Holmes County the Right Way


I’ve been nosing around Holmes County, Ohio for over thirty years, looking for those little insights and memories that so often go into one of my Amish-Country Mysteries.  Amish culture is more popular than ever these days, and Holmes County has become a favorite destination for day trippers in Ohio.  In my own travels, I learned long ago to get off the blacktop roads onto the lesser-traveled gravel lanes, and unlike the average tourist, I have learned how to find those special little gems of culture and lifestyle that are necessary to my stories.

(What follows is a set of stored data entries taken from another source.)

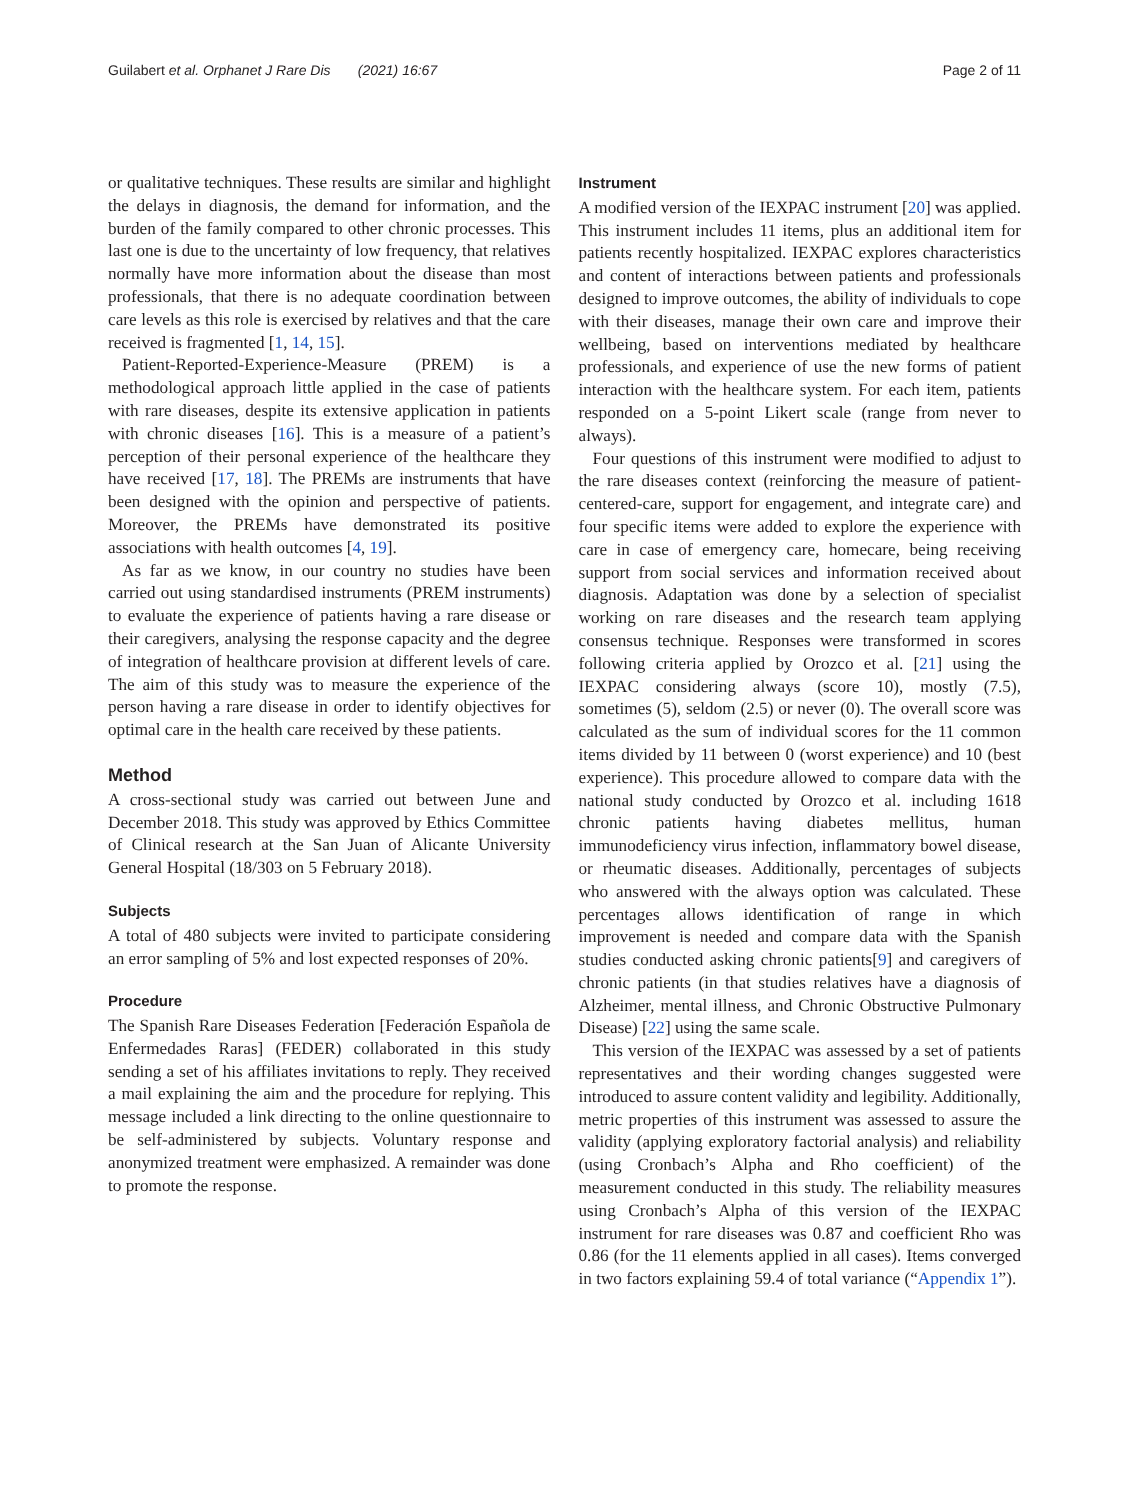Guilabert et al. Orphanet J Rare Dis (2021) 16:67 Page 2 of 11
or qualitative techniques. These results are similar and highlight the delays in diagnosis, the demand for information, and the burden of the family compared to other chronic processes. This last one is due to the uncertainty of low frequency, that relatives normally have more information about the disease than most professionals, that there is no adequate coordination between care levels as this role is exercised by relatives and that the care received is fragmented [1, 14, 15].
Patient-Reported-Experience-Measure (PREM) is a methodological approach little applied in the case of patients with rare diseases, despite its extensive application in patients with chronic diseases [16]. This is a measure of a patient’s perception of their personal experience of the healthcare they have received [17, 18]. The PREMs are instruments that have been designed with the opinion and perspective of patients. Moreover, the PREMs have demonstrated its positive associations with health outcomes [4, 19].
As far as we know, in our country no studies have been carried out using standardised instruments (PREM instruments) to evaluate the experience of patients having a rare disease or their caregivers, analysing the response capacity and the degree of integration of healthcare provision at different levels of care. The aim of this study was to measure the experience of the person having a rare disease in order to identify objectives for optimal care in the health care received by these patients.
Method
A cross-sectional study was carried out between June and December 2018. This study was approved by Ethics Committee of Clinical research at the San Juan of Alicante University General Hospital (18/303 on 5 February 2018).
Subjects
A total of 480 subjects were invited to participate considering an error sampling of 5% and lost expected responses of 20%.
Procedure
The Spanish Rare Diseases Federation [Federación Española de Enfermedades Raras] (FEDER) collaborated in this study sending a set of his affiliates invitations to reply. They received a mail explaining the aim and the procedure for replying. This message included a link directing to the online questionnaire to be self-administered by subjects. Voluntary response and anonymized treatment were emphasized. A remainder was done to promote the response.
Instrument
A modified version of the IEXPAC instrument [20] was applied. This instrument includes 11 items, plus an additional item for patients recently hospitalized. IEXPAC explores characteristics and content of interactions between patients and professionals designed to improve outcomes, the ability of individuals to cope with their diseases, manage their own care and improve their wellbeing, based on interventions mediated by healthcare professionals, and experience of use the new forms of patient interaction with the healthcare system. For each item, patients responded on a 5-point Likert scale (range from never to always).
Four questions of this instrument were modified to adjust to the rare diseases context (reinforcing the measure of patient-centered-care, support for engagement, and integrate care) and four specific items were added to explore the experience with care in case of emergency care, homecare, being receiving support from social services and information received about diagnosis. Adaptation was done by a selection of specialist working on rare diseases and the research team applying consensus technique. Responses were transformed in scores following criteria applied by Orozco et al. [21] using the IEXPAC considering always (score 10), mostly (7.5), sometimes (5), seldom (2.5) or never (0). The overall score was calculated as the sum of individual scores for the 11 common items divided by 11 between 0 (worst experience) and 10 (best experience). This procedure allowed to compare data with the national study conducted by Orozco et al. including 1618 chronic patients having diabetes mellitus, human immunodeficiency virus infection, inflammatory bowel disease, or rheumatic diseases. Additionally, percentages of subjects who answered with the always option was calculated. These percentages allows identification of range in which improvement is needed and compare data with the Spanish studies conducted asking chronic patients[9] and caregivers of chronic patients (in that studies relatives have a diagnosis of Alzheimer, mental illness, and Chronic Obstructive Pulmonary Disease) [22] using the same scale.
This version of the IEXPAC was assessed by a set of patients representatives and their wording changes suggested were introduced to assure content validity and legibility. Additionally, metric properties of this instrument was assessed to assure the validity (applying exploratory factorial analysis) and reliability (using Cronbach’s Alpha and Rho coefficient) of the measurement conducted in this study. The reliability measures using Cronbach’s Alpha of this version of the IEXPAC instrument for rare diseases was 0.87 and coefficient Rho was 0.86 (for the 11 elements applied in all cases). Items converged in two factors explaining 59.4 of total variance (“Appendix 1”).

That’s how I got this photograph of new buggy wheels stacked against a wall in a wheel shop west of the little town of Benton, Ohio.  The young Amish lads who worked there were taking a lunch break when I arrived, and none of them got up to talk to me.  Plainly they could see that an English tourist like me was not going to buy a wheel.  If they ignored me, maybe I’d go away.  After all, it was their lunch time, and I was just a nosy tourist with my camera.  But there against the wall was this stack of unfinished buggy wheels, and for my own satisfaction, I grabbed a shot of it before I backed out the door and went on my way. 

I’ve been saving that memory for one of my stories.  I’ll send Professor Branden into the shop to interview an Amish boy about a murder of some English miscreant, and they’ll have a chat while standing beside those buggy wheels.  I’ll make the lads in the shop mildly disdainful of the Professor’s intrusion, and it’ll all tie in nicely with the theme of the story – maybe something about a local fellow who grew weary of the tourists.  Maybe it will even be a tourist who ends up murdered, with an Amish lad who is suspected of doing it. 

In the meantime, I’ll stay off the blacktop roads when I go to Holmes County.  I’ll travel those narrow gravel lanes that stretch out over a hilltop meadow, or run into a stand of timber.  That’s where you’ll find the most authentic Amish insights and memories, anyway.  If you go to Holmes County, I suggest you do the same.  Maybe you’ll find that wheel shop.  Maybe those lads there will have learned that tourists really do like to buy authentic Amish goods.  You could put the buggy wheel in your garden, and you could park your memory of the purchase in that special, authentic place in your mind, where you tell yourself that you explored Holmes County the right way.